Nach dieser einfachen Darstellung des Modells erweitert Downs es sukzessive um realistischere Annahmen für Mehrparteiensysteme und für Entscheidungen unter Ungewissheit und steigende Informationskosten.
2.2 Das Wahlparadox
Downs als Positivist selbst stellt das zentrale Kriterium zur Prüfung der Güte eines Modells auf: „Theoretische Modelle soll man vor allem an der Genauigkeit ihrer Voraussagen, weniger am Realitätsgehalt ihrer Annahmen prüfen“ (Downs 1968, 21). Das Modell des rationalen Wählers muss sich also an der Realität bewähren. Genau hier ergibt sich aber ein Problem. Folgt man der Downs’sche Logik, dann gibt es für den Wähler keinen Anreiz, überhaupt wählen zu gehen. Die Entscheidung, zur Wahl zu gehen, richtet sich nach individuellem Nettonutzen (U). Dieser hängt ab von der geschätzten Wahrscheinlichkeit, dass der Nutzen auch realisiert wird, also der Wahrscheinlichkeit des Wahlsieges der bevorzugten Partei (p) mal des Vorteils, der aus der Regierungstätigkeit dieser Partei entsteht (B).

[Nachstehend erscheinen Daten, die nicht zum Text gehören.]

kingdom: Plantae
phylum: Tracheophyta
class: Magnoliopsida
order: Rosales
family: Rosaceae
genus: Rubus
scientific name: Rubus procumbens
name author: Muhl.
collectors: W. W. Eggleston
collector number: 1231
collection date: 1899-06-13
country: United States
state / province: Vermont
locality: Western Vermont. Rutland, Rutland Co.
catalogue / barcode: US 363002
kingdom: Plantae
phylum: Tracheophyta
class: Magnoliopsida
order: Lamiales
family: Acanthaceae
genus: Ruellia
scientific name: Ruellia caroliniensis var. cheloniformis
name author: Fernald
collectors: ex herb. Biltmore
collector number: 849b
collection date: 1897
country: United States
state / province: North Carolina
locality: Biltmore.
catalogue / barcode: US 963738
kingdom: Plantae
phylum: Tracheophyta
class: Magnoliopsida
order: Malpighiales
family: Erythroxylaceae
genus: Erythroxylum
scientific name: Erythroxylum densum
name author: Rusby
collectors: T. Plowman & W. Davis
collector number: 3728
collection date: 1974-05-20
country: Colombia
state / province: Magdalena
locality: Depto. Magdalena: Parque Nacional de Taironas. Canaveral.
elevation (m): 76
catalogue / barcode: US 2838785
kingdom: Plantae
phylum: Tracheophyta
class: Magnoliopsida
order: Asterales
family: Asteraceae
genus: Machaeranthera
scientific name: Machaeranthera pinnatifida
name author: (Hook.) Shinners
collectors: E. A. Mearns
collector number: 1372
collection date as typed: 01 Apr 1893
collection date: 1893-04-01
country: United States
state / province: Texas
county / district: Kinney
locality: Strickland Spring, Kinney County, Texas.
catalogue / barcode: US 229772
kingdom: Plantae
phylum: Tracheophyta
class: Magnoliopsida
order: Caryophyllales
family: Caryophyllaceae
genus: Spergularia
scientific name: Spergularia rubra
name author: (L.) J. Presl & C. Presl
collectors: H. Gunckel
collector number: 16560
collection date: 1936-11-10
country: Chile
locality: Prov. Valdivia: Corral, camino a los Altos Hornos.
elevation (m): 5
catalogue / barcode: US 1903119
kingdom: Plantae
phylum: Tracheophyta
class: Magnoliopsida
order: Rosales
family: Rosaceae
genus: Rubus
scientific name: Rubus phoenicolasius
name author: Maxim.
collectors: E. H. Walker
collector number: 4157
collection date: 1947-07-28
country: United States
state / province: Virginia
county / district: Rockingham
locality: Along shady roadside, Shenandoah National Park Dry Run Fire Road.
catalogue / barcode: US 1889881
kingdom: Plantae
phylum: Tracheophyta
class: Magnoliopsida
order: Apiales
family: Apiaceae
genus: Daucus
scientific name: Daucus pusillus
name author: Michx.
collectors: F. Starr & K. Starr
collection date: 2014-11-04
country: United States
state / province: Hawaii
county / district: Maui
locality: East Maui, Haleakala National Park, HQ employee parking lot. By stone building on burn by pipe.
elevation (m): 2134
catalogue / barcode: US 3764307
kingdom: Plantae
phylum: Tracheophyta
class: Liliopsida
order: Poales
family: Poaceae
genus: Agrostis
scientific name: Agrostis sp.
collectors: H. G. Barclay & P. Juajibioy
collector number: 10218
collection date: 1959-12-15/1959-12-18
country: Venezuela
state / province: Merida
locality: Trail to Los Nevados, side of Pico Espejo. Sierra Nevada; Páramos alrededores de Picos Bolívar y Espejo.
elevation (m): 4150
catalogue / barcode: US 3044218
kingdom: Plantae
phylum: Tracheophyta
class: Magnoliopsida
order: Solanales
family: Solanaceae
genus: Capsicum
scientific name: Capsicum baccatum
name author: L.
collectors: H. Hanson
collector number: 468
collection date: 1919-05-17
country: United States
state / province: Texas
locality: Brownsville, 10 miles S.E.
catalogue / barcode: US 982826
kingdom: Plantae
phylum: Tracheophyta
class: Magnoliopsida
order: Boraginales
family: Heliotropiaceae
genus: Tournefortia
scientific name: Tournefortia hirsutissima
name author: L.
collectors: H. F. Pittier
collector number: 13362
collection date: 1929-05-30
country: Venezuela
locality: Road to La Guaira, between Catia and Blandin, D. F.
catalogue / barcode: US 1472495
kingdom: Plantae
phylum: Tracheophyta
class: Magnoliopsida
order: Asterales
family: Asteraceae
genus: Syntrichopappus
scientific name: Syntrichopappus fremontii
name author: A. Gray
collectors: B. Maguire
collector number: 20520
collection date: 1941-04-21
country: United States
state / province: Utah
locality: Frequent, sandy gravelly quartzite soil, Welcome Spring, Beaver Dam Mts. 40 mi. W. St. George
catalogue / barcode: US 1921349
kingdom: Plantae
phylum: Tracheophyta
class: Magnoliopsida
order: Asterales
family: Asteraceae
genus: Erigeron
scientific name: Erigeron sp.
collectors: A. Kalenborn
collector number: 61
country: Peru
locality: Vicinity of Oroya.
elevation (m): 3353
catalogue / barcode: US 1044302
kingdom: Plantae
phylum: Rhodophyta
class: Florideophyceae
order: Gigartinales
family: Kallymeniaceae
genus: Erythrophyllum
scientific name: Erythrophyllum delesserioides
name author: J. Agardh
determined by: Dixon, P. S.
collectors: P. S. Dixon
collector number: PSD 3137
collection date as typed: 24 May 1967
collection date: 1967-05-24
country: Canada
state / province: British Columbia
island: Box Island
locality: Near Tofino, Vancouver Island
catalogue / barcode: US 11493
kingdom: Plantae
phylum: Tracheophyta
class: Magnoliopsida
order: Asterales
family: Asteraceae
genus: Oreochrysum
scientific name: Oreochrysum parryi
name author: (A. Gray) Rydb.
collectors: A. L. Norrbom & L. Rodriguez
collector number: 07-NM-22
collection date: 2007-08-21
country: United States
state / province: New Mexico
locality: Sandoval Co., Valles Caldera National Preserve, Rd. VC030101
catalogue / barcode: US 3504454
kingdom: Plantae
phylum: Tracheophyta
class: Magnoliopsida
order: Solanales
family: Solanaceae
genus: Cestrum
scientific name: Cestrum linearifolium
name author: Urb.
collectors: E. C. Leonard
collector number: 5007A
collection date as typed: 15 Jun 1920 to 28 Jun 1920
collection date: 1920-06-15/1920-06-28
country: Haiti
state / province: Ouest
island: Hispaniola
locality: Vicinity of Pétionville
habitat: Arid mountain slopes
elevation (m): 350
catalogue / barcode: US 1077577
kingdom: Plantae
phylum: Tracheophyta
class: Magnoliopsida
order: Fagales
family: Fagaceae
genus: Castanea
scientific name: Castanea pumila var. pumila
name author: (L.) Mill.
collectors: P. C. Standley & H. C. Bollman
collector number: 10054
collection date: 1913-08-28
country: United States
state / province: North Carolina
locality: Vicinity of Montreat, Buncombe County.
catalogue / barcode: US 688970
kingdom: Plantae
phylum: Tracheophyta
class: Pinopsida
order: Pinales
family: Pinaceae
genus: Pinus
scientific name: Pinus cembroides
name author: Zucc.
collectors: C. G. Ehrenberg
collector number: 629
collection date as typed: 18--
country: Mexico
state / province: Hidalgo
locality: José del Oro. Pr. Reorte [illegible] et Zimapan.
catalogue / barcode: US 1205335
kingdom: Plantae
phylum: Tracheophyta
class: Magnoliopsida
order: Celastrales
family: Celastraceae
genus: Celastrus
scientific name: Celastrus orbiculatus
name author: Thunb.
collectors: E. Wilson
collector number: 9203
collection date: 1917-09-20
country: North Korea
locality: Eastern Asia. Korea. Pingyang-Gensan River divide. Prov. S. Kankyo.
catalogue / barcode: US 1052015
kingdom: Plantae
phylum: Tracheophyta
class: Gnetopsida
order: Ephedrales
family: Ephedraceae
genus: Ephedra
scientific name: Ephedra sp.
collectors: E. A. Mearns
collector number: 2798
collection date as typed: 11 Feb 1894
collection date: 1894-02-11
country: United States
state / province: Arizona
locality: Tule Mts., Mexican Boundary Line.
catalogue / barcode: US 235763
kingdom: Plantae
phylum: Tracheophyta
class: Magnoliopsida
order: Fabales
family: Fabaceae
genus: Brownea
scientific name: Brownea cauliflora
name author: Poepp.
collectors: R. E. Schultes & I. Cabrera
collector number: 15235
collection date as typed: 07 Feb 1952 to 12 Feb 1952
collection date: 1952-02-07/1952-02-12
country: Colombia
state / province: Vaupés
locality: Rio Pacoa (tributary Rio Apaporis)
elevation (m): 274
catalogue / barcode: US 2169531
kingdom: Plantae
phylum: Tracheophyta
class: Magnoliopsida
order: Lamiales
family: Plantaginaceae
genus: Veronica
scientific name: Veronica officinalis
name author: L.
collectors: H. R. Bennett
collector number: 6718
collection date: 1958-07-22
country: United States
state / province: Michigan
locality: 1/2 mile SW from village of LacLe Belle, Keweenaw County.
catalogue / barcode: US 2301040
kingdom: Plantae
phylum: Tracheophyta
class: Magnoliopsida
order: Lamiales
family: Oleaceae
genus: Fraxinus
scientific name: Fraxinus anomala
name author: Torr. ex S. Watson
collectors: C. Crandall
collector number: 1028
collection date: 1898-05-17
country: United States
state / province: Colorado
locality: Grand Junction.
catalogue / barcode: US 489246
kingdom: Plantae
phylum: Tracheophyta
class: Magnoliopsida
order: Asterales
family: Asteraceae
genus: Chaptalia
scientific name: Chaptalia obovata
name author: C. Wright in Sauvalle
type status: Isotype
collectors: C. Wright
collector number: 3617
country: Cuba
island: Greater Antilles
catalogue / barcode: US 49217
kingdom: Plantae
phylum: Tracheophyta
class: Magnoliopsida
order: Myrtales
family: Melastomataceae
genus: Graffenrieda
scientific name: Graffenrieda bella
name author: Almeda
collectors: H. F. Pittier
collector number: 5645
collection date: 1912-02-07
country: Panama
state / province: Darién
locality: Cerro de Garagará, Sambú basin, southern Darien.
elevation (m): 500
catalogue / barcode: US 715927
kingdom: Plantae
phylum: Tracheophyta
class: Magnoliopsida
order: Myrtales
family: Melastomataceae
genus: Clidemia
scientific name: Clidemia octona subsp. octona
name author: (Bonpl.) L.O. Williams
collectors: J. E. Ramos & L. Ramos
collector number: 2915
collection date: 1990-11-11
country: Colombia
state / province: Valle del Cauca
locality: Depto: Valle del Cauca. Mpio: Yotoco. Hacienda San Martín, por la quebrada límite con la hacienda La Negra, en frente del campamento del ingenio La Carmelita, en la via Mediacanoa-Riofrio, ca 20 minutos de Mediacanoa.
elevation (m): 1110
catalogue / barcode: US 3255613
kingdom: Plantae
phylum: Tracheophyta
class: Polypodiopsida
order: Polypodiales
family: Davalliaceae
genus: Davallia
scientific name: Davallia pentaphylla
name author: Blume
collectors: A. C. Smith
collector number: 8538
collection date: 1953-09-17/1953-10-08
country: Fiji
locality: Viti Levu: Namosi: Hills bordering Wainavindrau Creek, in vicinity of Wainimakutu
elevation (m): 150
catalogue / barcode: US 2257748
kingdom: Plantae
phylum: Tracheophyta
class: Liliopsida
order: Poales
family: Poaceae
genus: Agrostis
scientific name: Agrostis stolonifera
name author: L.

Auf der anderen Seite werden die Kosten (C), sich an der Wahl zu beteiligen, mit einkalkuliert. Das können zum Beispiel direkte Kosten wie das Busticket zum Wahllokal, eine Registrierung und das Risiko, deshalb später als Geschworener ausgewählt zu werden, sein, vor allen aber Opportunitätskosten, also der entgangene Nutzen aus Tätigkeiten, die man in derselben Zeit hätte tun können. Auch die Informationskosten müssen hinzugerechnet werden, auch wenn sie von dem rationalen Wähler angesichts seines geringen Einflusses stark reduziert werden[3].
[...]
[1] Der Einfachheit wegen meine ich im Folgenden das Downs’sche Wahlparadox, wenn ich das Wort Wahlparadox gebrauche. In der Literatur gibt es noch weitere Anomalien, die als Wahlparadox bezeichnet werden, so z.B. das Wahlparadox von Kenneth Arrow.
[2] Transitiv ist eine Präferenzordnung dann, wenn ein Akteur, der eine Alternative A einer anderen Alternative B vorzieht und B der Alternative C vorzieht, dann auch A vor C präferiert. Nicht transitiv wäre die Präferenzordnung dann, wenn C einen höheren Rang in der Präferenzordnung einnehmen würde als A (Täube 2002, 25).
[3] Downs arbeitet heraus, dass der Wähler aufgrund seines geringen Stimmwerts keinen Anreiz hat, sich umfassend zu informieren und deshalb auf kostenlose Informationen und Parteiideologien zurückgreift. Da seine Entscheidung so nicht mehr sicher seine „wahren“ Präferenzen wiedergibt, können diese von den Parteien auch schlecht erkannt und umgesetzt werden. Insgesamt ergibt sich daraus ein sehr pessimistisches Bild von der unvollkommenen Funktionsweise demokratischer Wahlsysteme (Braun 1999, 68f.).